What is needed.
Write out again, exactly, the lines below starting at the one with "Panel set 3: xz" and ending at the one with "Inspect the blue".

Source data.
■ ■ ■ ■

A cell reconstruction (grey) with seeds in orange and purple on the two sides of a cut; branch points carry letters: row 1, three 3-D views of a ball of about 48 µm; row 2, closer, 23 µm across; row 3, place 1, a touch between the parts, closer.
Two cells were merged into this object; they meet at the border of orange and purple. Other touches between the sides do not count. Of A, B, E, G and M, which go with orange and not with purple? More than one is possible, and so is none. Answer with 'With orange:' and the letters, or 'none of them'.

■ ■ ■ ■

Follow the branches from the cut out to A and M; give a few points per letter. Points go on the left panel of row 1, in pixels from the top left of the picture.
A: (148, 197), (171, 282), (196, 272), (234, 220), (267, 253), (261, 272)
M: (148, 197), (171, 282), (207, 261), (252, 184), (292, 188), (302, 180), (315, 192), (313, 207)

■ ■ ■ ■

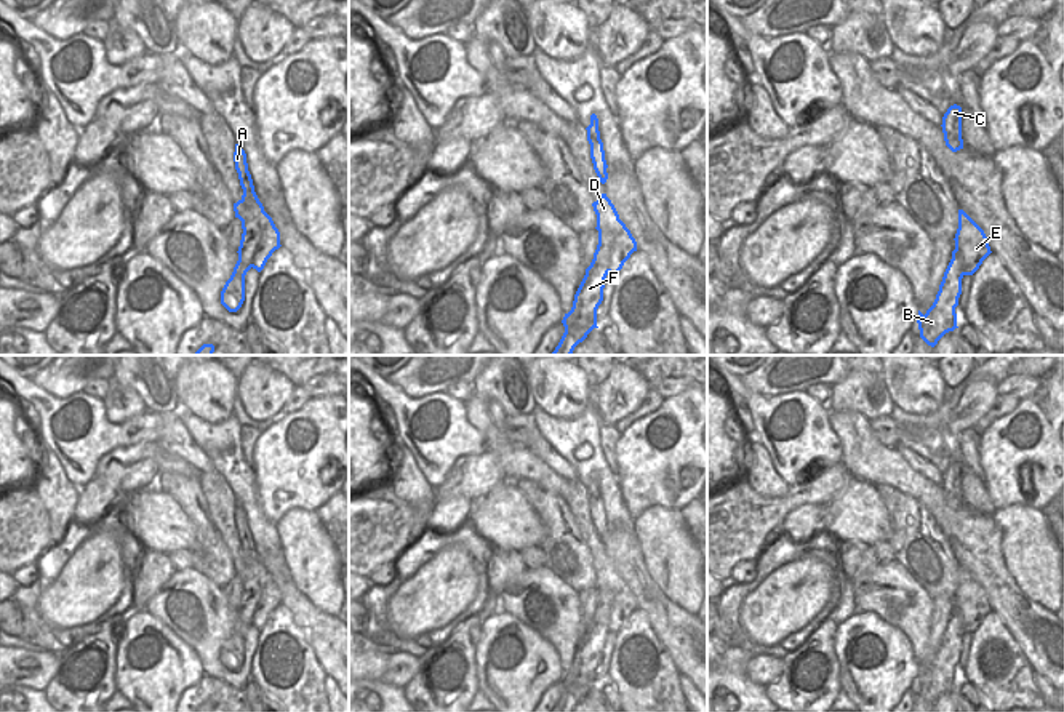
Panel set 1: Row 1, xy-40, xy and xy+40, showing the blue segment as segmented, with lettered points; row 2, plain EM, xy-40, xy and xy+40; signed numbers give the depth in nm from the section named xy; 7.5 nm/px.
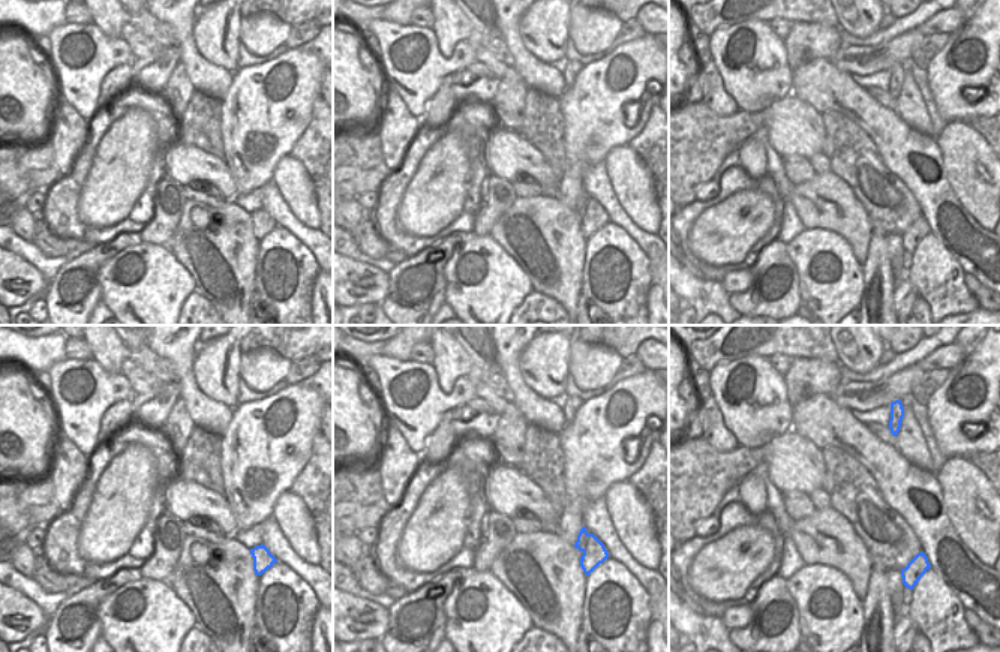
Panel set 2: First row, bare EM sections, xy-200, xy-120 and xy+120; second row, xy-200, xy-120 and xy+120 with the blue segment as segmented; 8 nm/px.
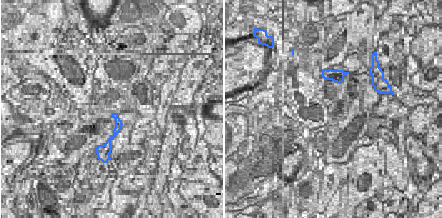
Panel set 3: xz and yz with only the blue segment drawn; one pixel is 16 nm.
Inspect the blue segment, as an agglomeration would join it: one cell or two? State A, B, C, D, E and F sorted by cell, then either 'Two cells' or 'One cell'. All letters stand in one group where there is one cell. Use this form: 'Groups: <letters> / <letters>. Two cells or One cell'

■ ■ ■ ■

Task output.
Panel set 3: xz and yz with only the blue segment drawn; one pixel is 16 nm.
Inspect the blue segment, as an agglomeration would join it: one cell or two? State A, B, C, D, E and F sorted by cell, then either 'Two cells' or 'One cell'. All letters stand in one group where there is one cell. Use this form: 'Groups: <letters> / <letters>. Two cells or One cell'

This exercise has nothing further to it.